**WHAT THE TASK ASKS:** When a line in the entries contains the word "labels", copy that line in full.
Content starts
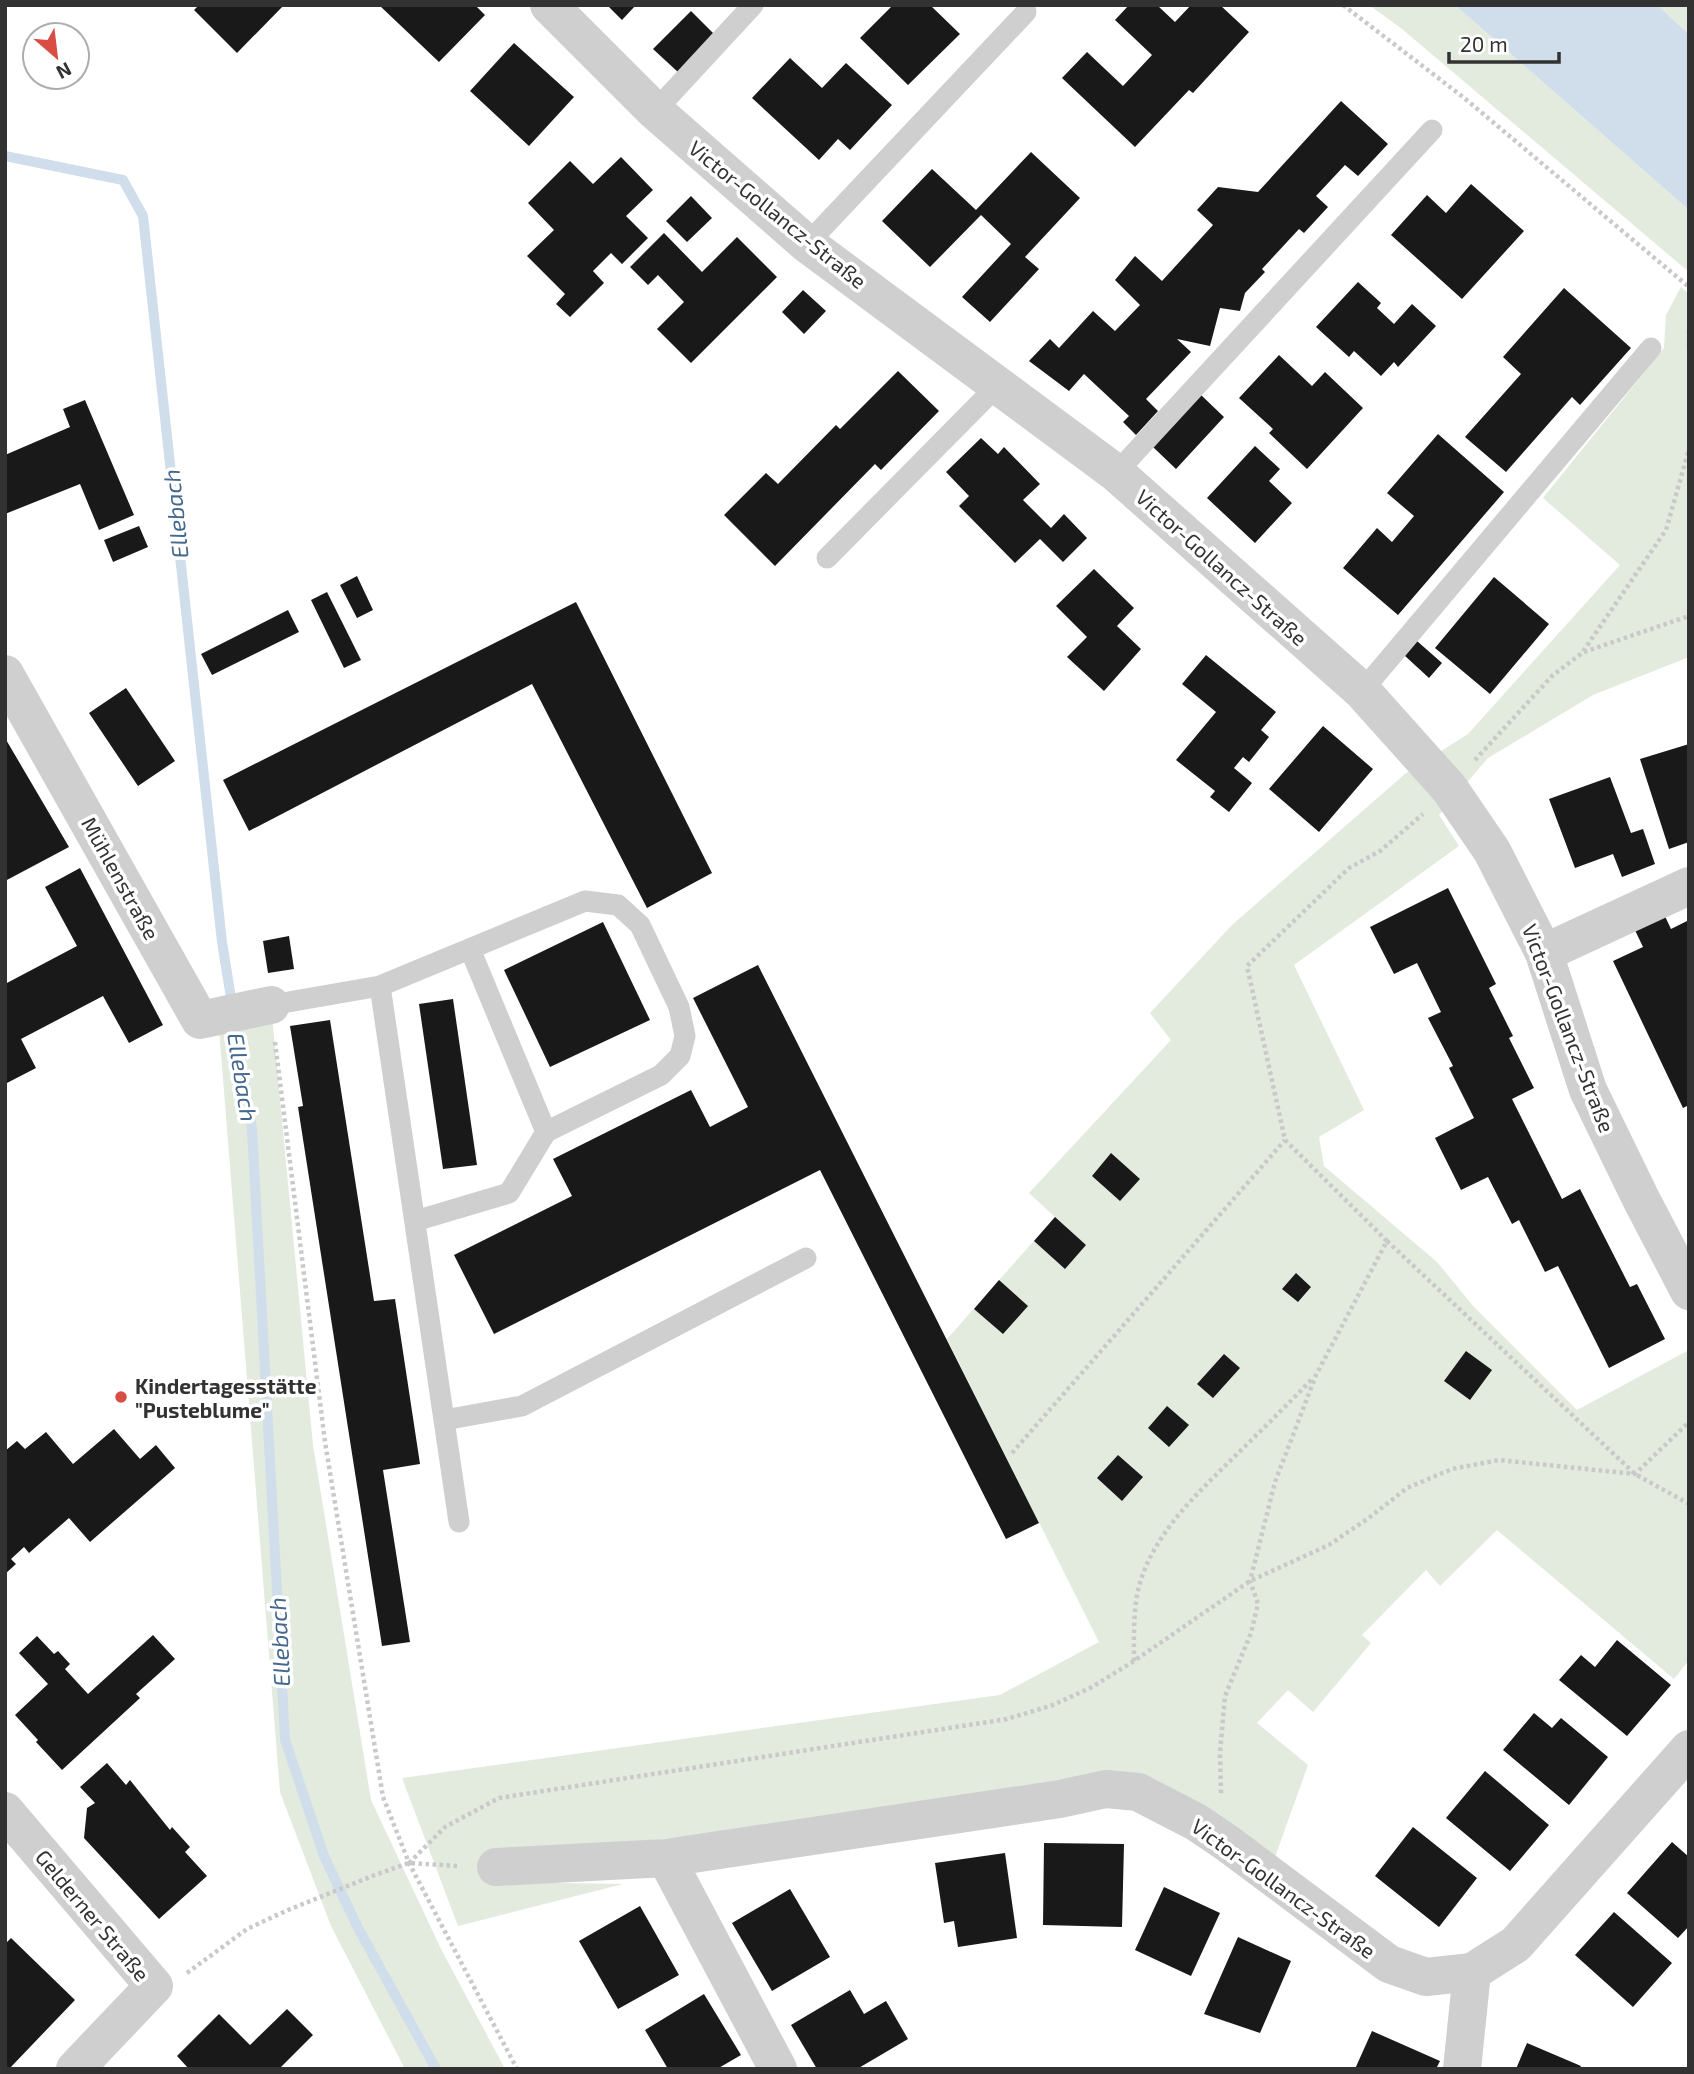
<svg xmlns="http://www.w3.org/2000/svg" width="1694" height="2074" font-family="'Exo 2',sans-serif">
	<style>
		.green { fill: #e3eade }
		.water { fill: #d0ddeb }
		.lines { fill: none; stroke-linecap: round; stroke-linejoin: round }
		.stream { stroke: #d0ddeb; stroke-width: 10 }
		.building { fill: #191919 }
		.path { stroke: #c9c9c9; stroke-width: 4.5; stroke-dasharray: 3.5 3.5; stroke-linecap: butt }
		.service { stroke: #cfcfcf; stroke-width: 21 }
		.minor { stroke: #cfcfcf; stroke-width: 38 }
		.poi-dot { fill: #d84d44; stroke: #fff; stroke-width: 2.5 }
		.labels { text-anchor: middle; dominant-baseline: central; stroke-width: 7; stroke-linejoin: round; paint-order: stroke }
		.street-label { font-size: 21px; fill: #323232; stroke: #fff }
		.poi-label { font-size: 21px; font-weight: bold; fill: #323232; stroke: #fff; text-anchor: start }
		.water-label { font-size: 23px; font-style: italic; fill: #45688e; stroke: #fff }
	</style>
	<rect width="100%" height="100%" fill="#fff"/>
	<path class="green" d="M1369 5H1455L1689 210V272L1402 29Z
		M1657 5H1689V34Z
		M1681 287 1689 294V657L1593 695 1488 758 1439 815 1459 846 1294 965 1364 1110 1319 1137 1324 1166 1437 1262 1474 1307 1577 1410 1689 1350V1660L1674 1679 1497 1530 1440 1586 1426 1570 1362 1635 1371 1643 1313 1712 1288 1690 1257 1723 1308 1765 1275 1857 1179 1793 496 1854 486 1882 623 1884 458 1926 402 1778 1000 1695 1099 1642 947 1339 1055 1217 1029 1193 1171 1040 1150 1013 1232 925 1405 774 1468 734 1620 565 1543 498 1664 348 1666 315Z
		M271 1005 313 1445 371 1800 441 1949 505 2069H405L331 1926 280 1792 218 1016Z"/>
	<path class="water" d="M1455 5H1657L1689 34V210Z"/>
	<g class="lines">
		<path class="stream" d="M5 156 123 180 143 216 222 942 252 1129 285 1740 324 1856 357 1926 436 2069"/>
	</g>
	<path class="building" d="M199 5H284L237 53 194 10Z
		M379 5H475L485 15 439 62Z
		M607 5H636L622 20Z
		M893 5H930L960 34 908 85 860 38Z
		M1129 5H1157L1175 22 1191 5H1220L1249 32 1193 93 1189 90 1135 147 1062 78 1087 52 1123 86 1152 55 1115 20Z
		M691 11 715 35 679 73 653 49Z
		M514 43 574 97 529 146 470 91Z
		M790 58 822 88 846 63 892 105 850 150 838 139 819 160 752 98Z
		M1341 101 1388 144 1358 176 1345 165 1316 196 1328 207 1304 233 1299 229 1262 269 1265 272 1245 293 1240 311 1220 308 1210 346 1177 339 1191 352 1146 399 1158 411 1136 435 1123 422 1129 416 1084 374 1069 391 1029 361 1050 339 1059 348 1093 311 1115 331 1140 305 1115 280 1135 256 1162 281 1213 225 1197 210 1218 187 1258 192Z
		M1031 152 1080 198 1025 257 1039 269 990 322 962 297 1011 244 981 215 930 267 882 221 932 169 976 210Z
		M621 157 653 190 626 216 648 238 622 264 611 253 593 271 604 283 570 317 556 304 565 294 527 256 554 230 528 203 570 161 593 184Z
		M1471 184 1524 231 1462 299 1391 235 1427 195 1446 213Z
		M691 196 712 218 687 242 666 221Z
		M664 233 702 272 737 237 777 277 691 363 657 329 684 302 658 275 648 285 630 267Z
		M1358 282 1381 303 1377 308 1394 324 1412 304 1436 326 1398 367 1394 362 1381 376 1354 351 1349 357 1316 327Z
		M1564 288 1631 348 1580 405 1572 397 1506 472 1465 437 1521 374 1503 357Z
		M803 290 826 311 804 334 782 312Z
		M1279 355 1312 386 1325 372 1363 408 1307 469 1269 433 1273 429 1239 398Z
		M898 371 939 411 881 470 875 464 775 566 724 515 766 473 778 484 836 425 840 429Z
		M1201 395 1224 417 1176 469 1153 447Z
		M85 400 134 515 99 530 80 484 5 514V455L70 427 63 409Z
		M1438 434 1504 492 1398 615 1343 568 1377 528 1392 542 1414 516 1387 493Z
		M981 438 998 454 1004 447 1040 484 1023 500 1051 528 1064 514 1087 538 1063 562 1040 539 1015 563 959 506 969 496 946 472Z
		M1255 446 1280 469 1269 481 1292 503 1255 543 1207 498Z
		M139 526 148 547 113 562 104 540Z
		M1094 569 1134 608 1117 626 1141 649 1104 691 1067 657 1087 637 1056 606Z
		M357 576 373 610 357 618 340 585Z
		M1494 577 1549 624 1490 694 1435 648Z
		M327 592 361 660 344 668 311 600Z
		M576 602 712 873 647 908 532 684 249 831 223 780Z
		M288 610 299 632 212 675 201 654Z
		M1417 641 1442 663 1429 678 1404 655Z
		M1206 655 1276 712 1261 730 1269 737 1249 762 1243 757 1234 768 1252 783 1229 812 1210 797 1215 791 1176 760 1216 712 1182 684Z
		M126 688 175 761 138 786 89 713Z
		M1323 726 1373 769 1319 832 1269 789Z
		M5 738 69 847 5 881Z
		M1689 744V842L1669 849 1640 759Z
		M1610 777 1631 833 1643 829 1655 864 1622 877 1613 854 1575 868 1549 799Z
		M80 868 163 1025 129 1043 103 996 21 1039 36 1068 5 1084V984L77 946 45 887Z
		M1448 888 1496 984 1489 988 1513 1036 1509 1038 1534 1088 1512 1099 1562 1199 1580 1189 1630 1287 1637 1284 1665 1339 1609 1368 1558 1266 1545 1272 1519 1220 1512 1224 1488 1177 1461 1190 1435 1138 1474 1118 1449 1068 1453 1066 1428 1018 1441 1012 1417 963 1394 974 1370 927Z
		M1663 912 1671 929 1689 920V1105L1683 1108 1613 961 1643 947 1633 926Z
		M603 922 650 1020 550 1067 504 970Z
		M289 936 294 969 268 973 263 941Z
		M758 965 1039 1523 1006 1539 820 1170 494 1334 454 1255 572 1196 553 1159 691 1090 710 1127 748 1107 693 998Z
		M453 999 477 1165 443 1169 419 1004Z
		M330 1020 374 1301 395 1299 420 1464 383 1470 410 1642 382 1646 298 1107 303 1106 290 1026Z
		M1111 1153 1140 1179 1120 1201 1092 1176Z
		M1055 1217 1086 1245 1065 1269 1034 1241Z
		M1296 1273 1311 1287 1298 1302 1282 1289Z
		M999 1280 1028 1306 1003 1334 974 1309Z
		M1466 1351 1492 1370 1470 1400 1444 1381Z
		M1224 1354 1240 1368 1213 1398 1197 1384Z
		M1167 1406 1189 1425 1169 1447 1148 1428Z
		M114 1429 140 1459 156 1445 175 1468 90 1542 69 1518 29 1553 24 1547 11 1559 16 1564 5 1574V1451L17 1441 25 1449 46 1432 73 1464Z
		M1118 1455 1143 1477 1122 1501 1097 1478Z
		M153 1635 175 1659 136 1694 140 1698 62 1770 36 1742 38 1740 15 1715 48 1684 19 1653 37 1636 54 1654 58 1651 70 1664 65 1669 88 1694Z
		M1617 1640 1671 1685 1627 1736 1559 1680 1581 1655 1595 1667Z
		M1534 1713 1552 1728 1561 1718 1608 1757 1569 1805 1503 1750Z
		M107 1763 126 1785 130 1780 170 1830 172 1827 190 1847 185 1852 207 1876 159 1919 84 1838 87 1808 95 1803 80 1787Z
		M1485 1771 1549 1825 1510 1871 1446 1818Z
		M1413 1827 1477 1878 1439 1927 1375 1876Z
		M1672 1842 1689 1857V1926L1678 1938 1627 1893Z
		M1044 1843 1124 1844 1122 1927 1043 1925Z
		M1005 1853 1017 1938 958 1947 954 1921 944 1923 935 1863Z
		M1164 1887 1220 1913 1191 1976 1135 1950Z
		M790 1889 830 1957 772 1991 732 1923Z
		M640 1906 679 1975 618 2009 579 1941Z
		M1614 1912 1672 1963 1633 2007 1575 1955Z
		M1238 1937 1291 1961 1260 2033 1204 2014Z
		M11 1938 75 2000 9 2069H5V1944Z
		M850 1990 864 2014 886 2001 908 2039 857 2069H817L791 2025Z
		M704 1994 741 2055 717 2069H668L645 2030Z
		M287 2009 313 2035 279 2069H189L177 2056 219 2014 250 2045Z
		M1372 2031 1440 2061 1436 2069H1355Z
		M1527 2043 1581 2066 1579 2069H1516Z"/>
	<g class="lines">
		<path class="path" d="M1343 5 1463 97 1689 287
			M1689 330V347
			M1584 652 1689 616
			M1475 760 1552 676 1582 653 1666 530 1689 449
			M275 1042 325 1442 383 1797 409 1863 517 2069
			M1387 1241 1635 1474 1689 1504
			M1012 1453 1285 1140
			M1134 1661C1134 1636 1133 1611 1139 1586 1154 1533 1195 1496 1233 1458 1260 1432 1287 1405 1313 1378
			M1221 1793 1220 1753 1225 1696 1251 1633 1258 1604 1250 1581 1275 1482 1316 1375 1387 1241 1285 1140 1247 966 1349 868 1380 851 1423 814
			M409 1863 445 1827 499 1798 1007 1719 1053 1705 1092 1687 1134 1661 1250 1581 1329 1545 1370 1517 1407 1488 1452 1469 1499 1460 1635 1474 1689 1422
			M187 1973 247 1929 288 1910 375 1875 409 1863 459 1866"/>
		<path class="service" d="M655 111 753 5
			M807 244 1026 12
			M1116 473 1432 130
			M827 558 998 385
			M1362 691 1651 348
			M470 949 546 1132
			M380 986 585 901 618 905 640 925 679 1007 685 1036 680 1056 661 1075 546 1132 509 1193 415 1221
			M271 1005 380 986 459 1522
			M444 1420 522 1406 806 1258"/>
		<path class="minor" d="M549 5 655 111 807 244 1116 473 1362 691 1449 788 1492 851 1544 953 1588 1090 1641 1199 1689 1291
			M5 674 200 1020 271 1005
			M1544 953 1689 886
			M5 1811 154 1986 75 2069
			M666 1858 778 2069
			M496 1867 666 1858 1060 1799 1106 1789 1138 1792 1196 1822 1227 1843 1389 1964 1426 1977 1472 1972 1516 1944 1689 1749
			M1462 2069 1472 1972"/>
	</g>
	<circle class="poi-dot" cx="121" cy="1397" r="7"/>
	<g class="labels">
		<g class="street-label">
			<text transform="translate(778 214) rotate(39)">Victor-Gollancz-Straße</text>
			<text transform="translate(1222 567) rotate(42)">Victor-Gollancz-Straße</text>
			<text transform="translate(121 878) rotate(61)">Mühlenstraße</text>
			<text transform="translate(1569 1028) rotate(69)">Victor-Gollancz-Straße</text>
			<text transform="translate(1284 1888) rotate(36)">Victor-Gollancz-Straße</text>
			<text transform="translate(93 1915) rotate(50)">Gelderner Straße</text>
		</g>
		<g class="poi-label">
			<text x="135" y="1385">Kindertagesstätte<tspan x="135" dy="24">"Pusteblume"</tspan></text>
		</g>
		<g class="water-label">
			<text transform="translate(175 514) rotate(-96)">Ellebach</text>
			<text transform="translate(243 1077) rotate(81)">Ellebach</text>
			<text transform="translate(279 1642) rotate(-93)">Ellebach</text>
		</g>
	</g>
	<rect width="1694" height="2074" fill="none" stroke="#323232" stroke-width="14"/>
	<g transform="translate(56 56) rotate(152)"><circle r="33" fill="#ffffff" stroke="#adadad" stroke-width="2"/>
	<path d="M0-5L12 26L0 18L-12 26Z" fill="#d84d44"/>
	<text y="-10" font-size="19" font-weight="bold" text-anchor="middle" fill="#323232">N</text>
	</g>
	<path d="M1449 52v10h110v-10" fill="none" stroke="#323232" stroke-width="3.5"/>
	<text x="1460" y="52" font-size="21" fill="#323232" stroke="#ffffff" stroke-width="5" paint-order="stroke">20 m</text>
</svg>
Content ends
**TASK RESULT:**
		.labels { text-anchor: middle; dominant-baseline: central; stroke-width: 7; stroke-linejoin: round; paint-order: stroke }
	<g class="labels">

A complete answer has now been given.